When the first slave performs a full sync, the master returns offset o1 and starts bgsave , writing new writes to repl_buffer . If a second slave requests a full sync before the first bgsave finishes, the master returns a larger offset o2 (where o2 > o1 ) and copies the first slave’s buffer to the second. After both dump phases, the second slave’s offset becomes larger than the master’s, reproducing the bug.
4. Problem Fix
After identifying the root cause, the Redis developers changed the logic: during a full sync, the master no longer returns the current offset but returns the offset saved at the start of bgsave . The same offset is cached in server.fullsync_repl_offset and returned for every full sync.
5. Testing
Post‑fix regression testing should verify the full‑sync and incremental‑sync paths. The test flow is illustrated:
If a slave requests a full sync while the master is already performing bgsave , the master marks the slave as WAIT_BGSAVE_START . After bgsave finishes, the slave’s offset may be smaller than the master’s.
6. New Problem
When the master is already in bgsave and a second slave requests a full sync, the following occurs:
The master returns offset o1 to the second slave and marks it WAIT_BGSAVE_START .
After the first bgsave ends, a new bgsave starts; the master’s offset becomes o2 and new writes are sent to the second slave’s buffer.

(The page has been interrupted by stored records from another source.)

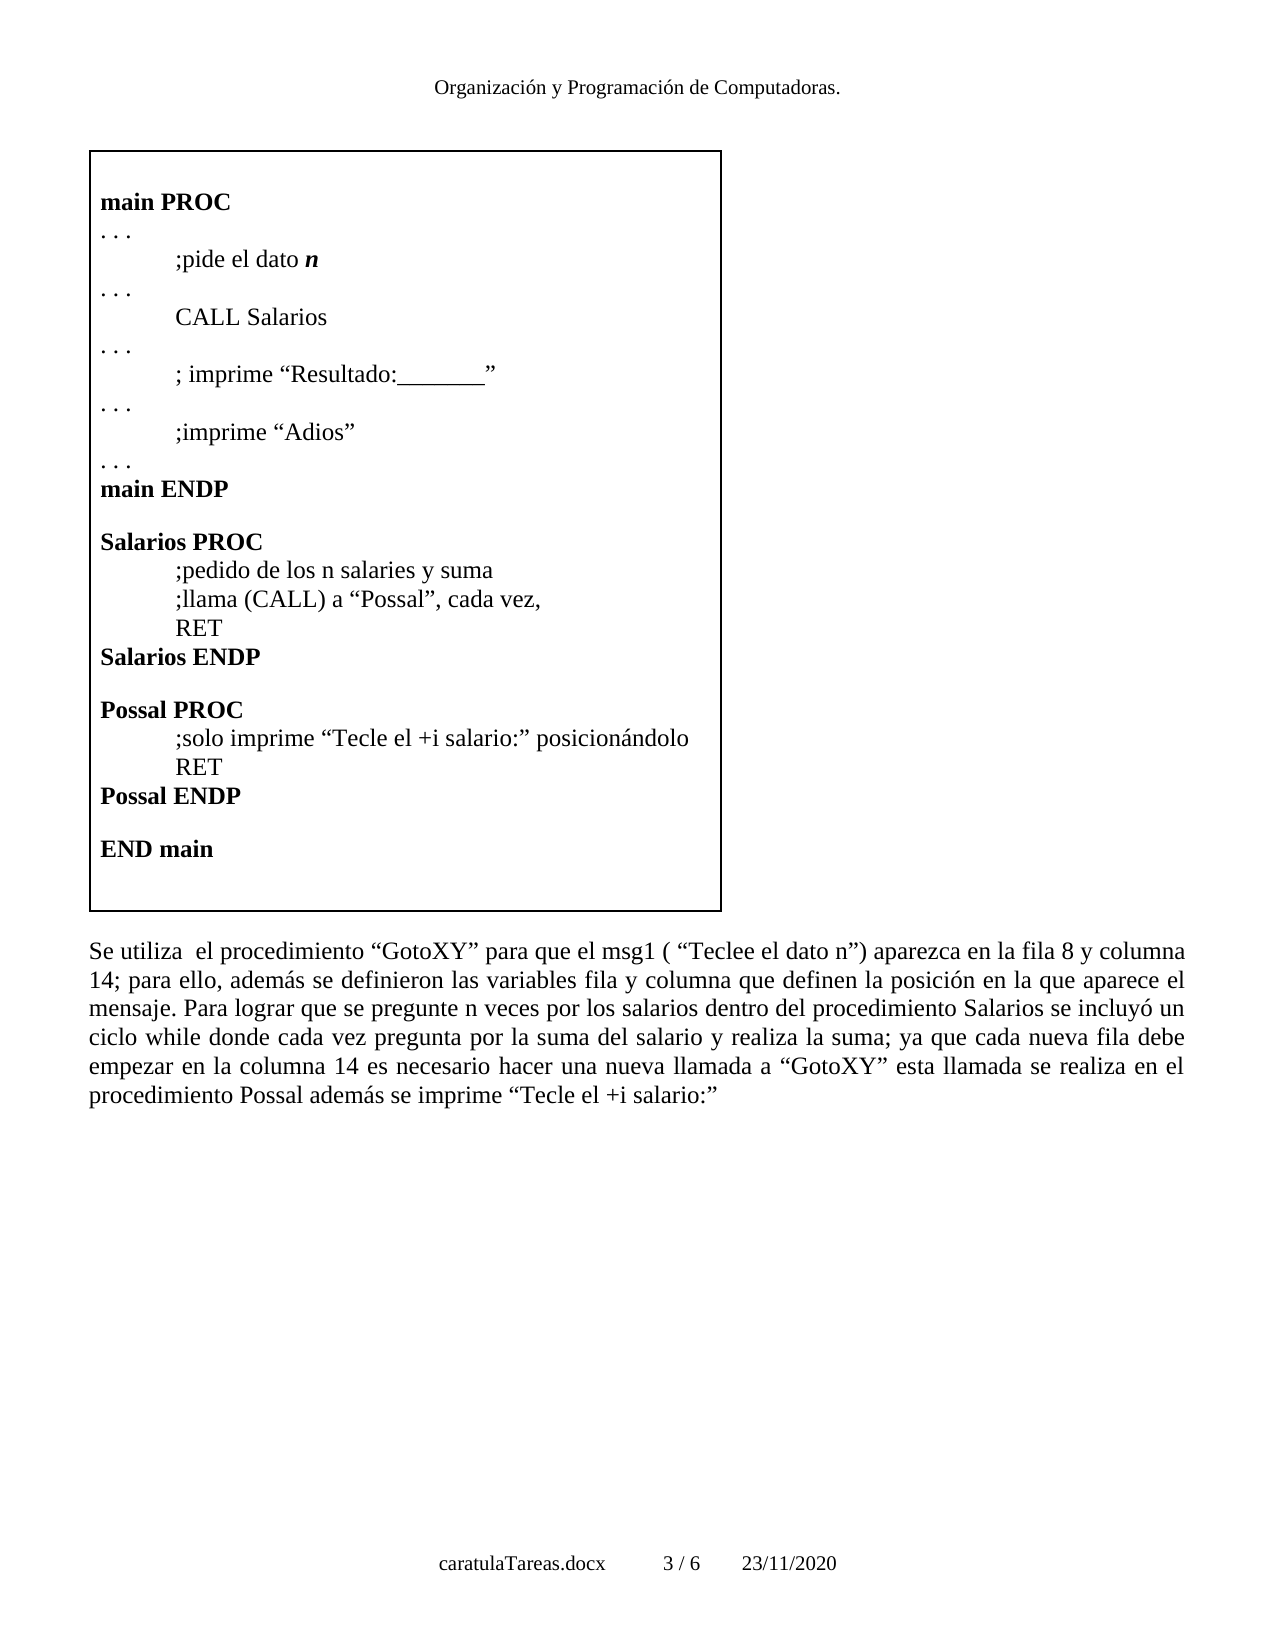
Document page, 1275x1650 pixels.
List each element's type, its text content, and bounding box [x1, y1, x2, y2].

table_header main PROC . . . ;pide el dato n . . . CALL Salarios . . . ; imprime “Resultado:_______” . . . ;imprime “Adios” . . . main ENDP Salarios PROC ;pedido de los n salaries y suma ;llama (CALL) a “Possal”, cada vez, RET Salarios ENDP Possal PROC ;solo imprime “Tecle el +i salario:” posicionándolo RET Possal ENDP END main [91, 152, 720, 910]
text Se utiliza el procedimiento “GotoXY” para que el msg1 ( “Teclee el dato n”) aparezca en la fila 8 y columna 14; para ello, además se definieron las variables fila y columna que definen la posición en la que aparece el mensaje. Para lograr que se pregunte n veces por los salarios dentro del procedimiento Salarios se incluyó un ciclo while donde cada vez pregunta por la suma del salario y realiza la suma; ya que cada nueva fila debe empezar en la columna 14 es necesario hacer una nueva llamada a “GotoXY” esta llamada se realiza en el procedimiento Possal además se imprime “Tecle el +i salario:” [89, 936, 1186, 1108]
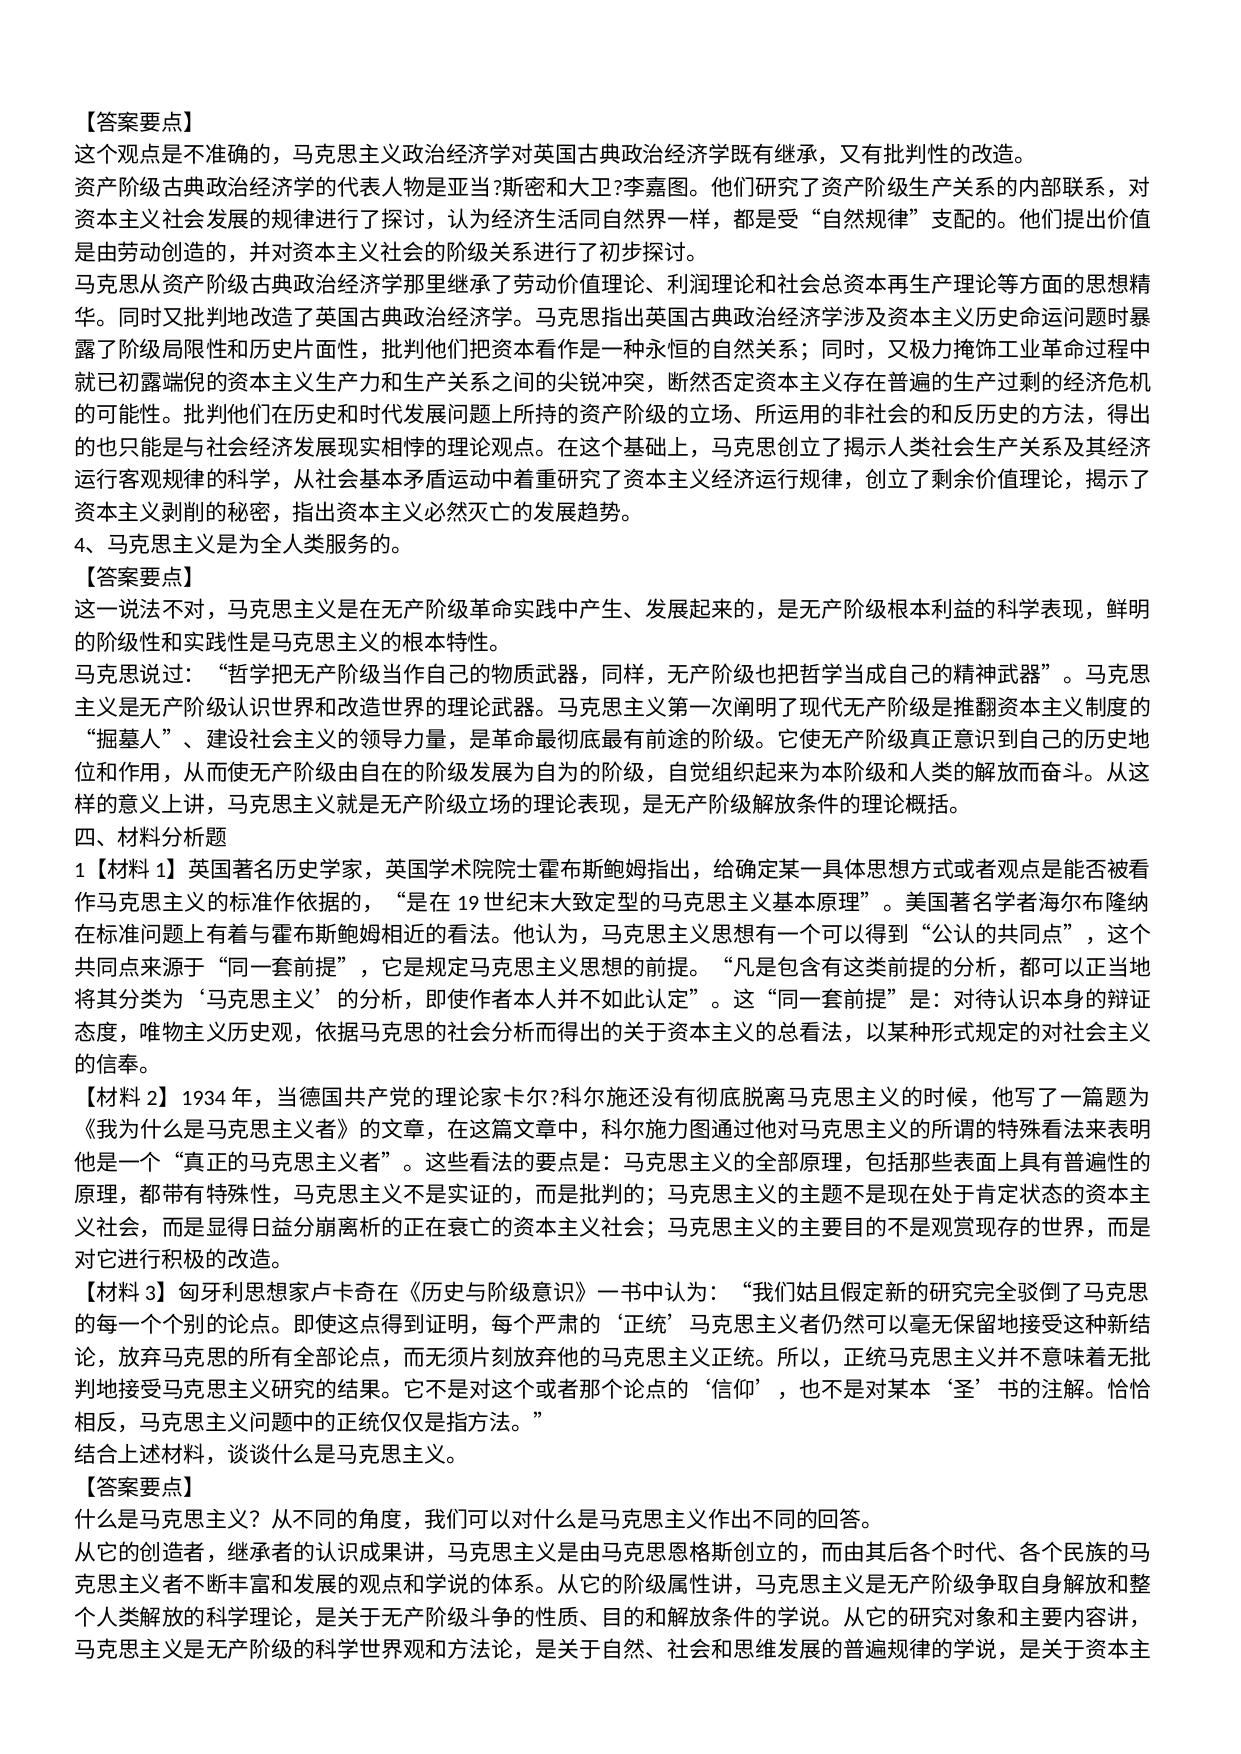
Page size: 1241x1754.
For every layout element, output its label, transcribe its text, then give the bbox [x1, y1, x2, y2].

text 【答案要点】 [74, 1469, 1152, 1502]
text 马克思从资产阶级古典政治经济学那里继承了劳动价值理论、利润理论和社会总资本再生产理论等方面的思想精华。同时又批判地改造了英国古典政治经济学。马克思指出英国古典政治经济学涉及资本主义历史命运问题时暴露了阶级局限性和历史片面性，批判他们把资本看作是一种永恒的自然关系；同时，又极力掩饰工业革命过程中就已初露端倪的资本主义生产力和生产关系之间的尖锐冲突，断然否定资本主义存在普遍的生产过剩的经济危机的可能性。批判他们在历史和时代发展问题上所持的资产阶级的立场、所运用的非社会的和反历史的方法，得出的也只能是与社会经济发展现实相悖的理论观点。在这个基础上，马克思创立了揭示人类社会生产关系及其经济运行客观规律的科学，从社会基本矛盾运动中着重研究了资本主义经济运行规律，创立了剩余价值理论，揭示了资本主义剥削的秘密，指出资本主义必然灭亡的发展趋势。 [74, 267, 1152, 527]
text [74, 1534, 1152, 1664]
text 4、马克思主义是为全人类服务的。 [74, 527, 1152, 559]
text 四、材料分析题 [74, 819, 1152, 852]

After dumping, the master’s offset is o2 + inc , while the slave’s offset is o1 + inc .
Since o1 < o2 , the slave’s offset is now smaller than the master’s, leading to data loss and duplicate writes on subsequent network glitches.
7. Fix Plan
The Redis upstream has provided a solution (commit bea1259 ): when a slave requests a full sync, the master no longer returns the current offset immediately but buffers it as incremental data.
8. Summary
This hidden, large‑scale bug demonstrates how subtle replication offset handling can cause serious data inconsistency. Detecting such low‑level service bugs is difficult; functional tests cannot cover every edge case, and both QA and developers need deep code understanding to create comprehensive test cases.
Testing Tips
Increase code‑review (CR) effort; understand the code to write thorough cases.
During CR, draw flowcharts of the logic, check variable initialization, memory allocation/release, and branch correctness.
Bug‑Localization Tips
Identify the exact variable or function causing the issue.
Read the code to locate where the variable/function is initialized and modified.
Analyze possible error reasons and verify the corresponding logic.